Exercise instructions.
Your answer should consist of every line from the records that holds the string "right".

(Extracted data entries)
>>>
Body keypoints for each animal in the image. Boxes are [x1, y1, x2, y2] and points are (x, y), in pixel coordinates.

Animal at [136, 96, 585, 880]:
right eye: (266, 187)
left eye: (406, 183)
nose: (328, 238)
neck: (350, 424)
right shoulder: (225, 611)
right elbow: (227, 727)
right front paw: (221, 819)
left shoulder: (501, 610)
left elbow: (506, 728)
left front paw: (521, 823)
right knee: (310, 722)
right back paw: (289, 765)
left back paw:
<<<
Task solution.
right eye: (266, 187)
right shoulder: (225, 611)
right elbow: (227, 727)
right front paw: (221, 819)
right knee: (310, 722)
right back paw: (289, 765)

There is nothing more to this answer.